• **Problem details**: After locating "X00007336Y00001045D01*" in the listing below, copy that line and each one after it exactly, ending with the line that has "X00005369Y00009494D01*".
(Input data begins)
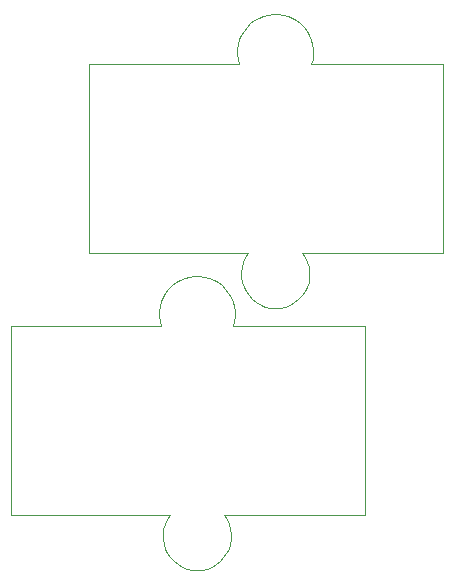
<source format=gko>
%MOIN*%
%OFA0B0*%
%FSLAX44Y44*%
%IPPOS*%
%LPD*%
%ADD10C,0*%
D10*
X00008816Y00008734D02*
X00008816Y00008734D01*
X00008985Y00008747D01*
X00009150Y00008784D01*
X00009308Y00008846D01*
X00009455Y00008930D01*
X00009588Y00009035D01*
X00009704Y00009159D01*
X00009800Y00009299D01*
X00009875Y00009451D01*
X00009926Y00009612D01*
X00009952Y00009780D01*
X00009954Y00009949D01*
X00009930Y00010117D01*
X00009882Y00010280D01*
X00009810Y00010433D01*
X00009716Y00010574D01*
X00014416Y00010574D01*
X00014416Y00016874D01*
X00010016Y00016874D01*
X00010058Y00017034D01*
X00010079Y00017197D01*
X00010078Y00017362D01*
X00010056Y00017526D01*
X00010013Y00017685D01*
X00009949Y00017837D01*
X00009866Y00017979D01*
X00009766Y00018110D01*
X00009649Y00018226D01*
X00009518Y00018327D01*
X00009375Y00018409D01*
X00009223Y00018472D01*
X00009064Y00018515D01*
X00008900Y00018536D01*
X00008735Y00018537D01*
X00008572Y00018515D01*
X00008412Y00018473D01*
X00008260Y00018410D01*
X00008117Y00018328D01*
X00007986Y00018229D01*
X00007869Y00018113D01*
X00007768Y00017982D01*
X00007685Y00017840D01*
X00007621Y00017688D01*
X00007577Y00017529D01*
X00007554Y00017366D01*
X00007553Y00017201D01*
X00007574Y00017037D01*
X00007615Y00016878D01*
X00002616Y00016874D01*
X00002616Y00010574D01*
X00007916Y00010574D01*
X00007822Y00010433D01*
X00007750Y00010280D01*
X00007702Y00010117D01*
X00007678Y00009949D01*
X00007680Y00009780D01*
X00007706Y00009612D01*
X00007757Y00009451D01*
X00007832Y00009299D01*
X00007928Y00009159D01*
X00008044Y00009035D01*
X00008177Y00008930D01*
X00008324Y00008846D01*
X00008482Y00008784D01*
X00008647Y00008747D01*
X00008816Y00008734D01*
X00006199Y00000000D02*
X00006199Y00000000D01*
X00006369Y00000012D01*
X00006534Y00000050D01*
X00006692Y00000111D01*
X00006839Y00000196D01*
X00006972Y00000301D01*
X00007087Y00000424D01*
X00007184Y00000564D01*
X00007258Y00000716D01*
X00007309Y00000878D01*
X00007336Y00001045D01*
X00007337Y00001215D01*
X00007313Y00001383D01*
X00007265Y00001545D01*
X00007193Y00001699D01*
X00007099Y00001840D01*
X00011799Y00001840D01*
X00011799Y00008140D01*
X00007399Y00008140D01*
X00007441Y00008299D01*
X00007462Y00008463D01*
X00007461Y00008628D01*
X00007439Y00008791D01*
X00007396Y00008950D01*
X00007332Y00009102D01*
X00007250Y00009245D01*
X00007149Y00009375D01*
X00007032Y00009492D01*
X00006901Y00009592D01*
X00006759Y00009674D01*
X00006606Y00009737D01*
X00006447Y00009780D01*
X00006284Y00009802D01*
X00006119Y00009802D01*
X00005955Y00009781D01*
X00005796Y00009738D01*
X00005643Y00009676D01*
X00005500Y00009594D01*
X00005369Y00009494D01*
X00005252Y00009378D01*
X00005151Y00009248D01*
X00005068Y00009105D01*
X00005004Y00008953D01*
X00004960Y00008794D01*
X00004938Y00008631D01*
X00004937Y00008466D01*
X00004957Y00008303D01*
X00004998Y00008143D01*
X00000000Y00008140D01*
X00000000Y00001840D01*
X00005299Y00001840D01*
X00005206Y00001699D01*
X00005134Y00001545D01*
X00005085Y00001383D01*
X00005062Y00001215D01*
X00005063Y00001045D01*
X00005090Y00000878D01*
X00005141Y00000716D01*
X00005215Y00000564D01*
X00005312Y00000424D01*
X00005427Y00000301D01*
X00005560Y00000196D01*
X00005707Y00000111D01*
X00005865Y00000050D01*
X00006030Y00000012D01*
X00006199Y00000000D01*
M02*
</source>
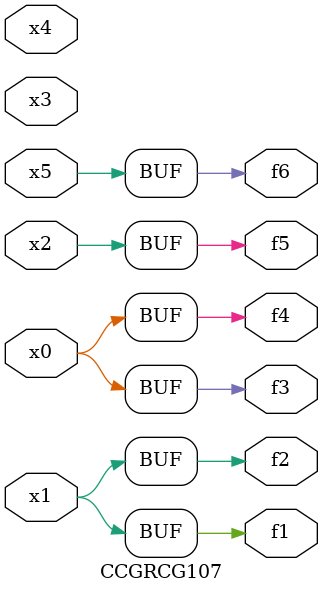
<source format=v>
module CCGRCG107(
	input x0, x1, x2, x3, x4, x5,
	output f1, f2, f3, f4, f5, f6
);
	assign f1 = x1;
	assign f2 = x1;
	assign f3 = x0;
	assign f4 = x0;
	assign f5 = x2;
	assign f6 = x5;
endmodule

</source>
(Input data ends)
• **Written answer**:
X00007336Y00001045D01*
X00007337Y00001215D01*
X00007313Y00001383D01*
X00007265Y00001545D01*
X00007193Y00001699D01*
X00007099Y00001840D01*
X00011799Y00001840D01*
X00011799Y00008140D01*
X00007399Y00008140D01*
X00007441Y00008299D01*
X00007462Y00008463D01*
X00007461Y00008628D01*
X00007439Y00008791D01*
X00007396Y00008950D01*
X00007332Y00009102D01*
X00007250Y00009245D01*
X00007149Y00009375D01*
X00007032Y00009492D01*
X00006901Y00009592D01*
X00006759Y00009674D01*
X00006606Y00009737D01*
X00006447Y00009780D01*
X00006284Y00009802D01*
X00006119Y00009802D01*
X00005955Y00009781D01*
X00005796Y00009738D01*
X00005643Y00009676D01*
X00005500Y00009594D01*
X00005369Y00009494D01*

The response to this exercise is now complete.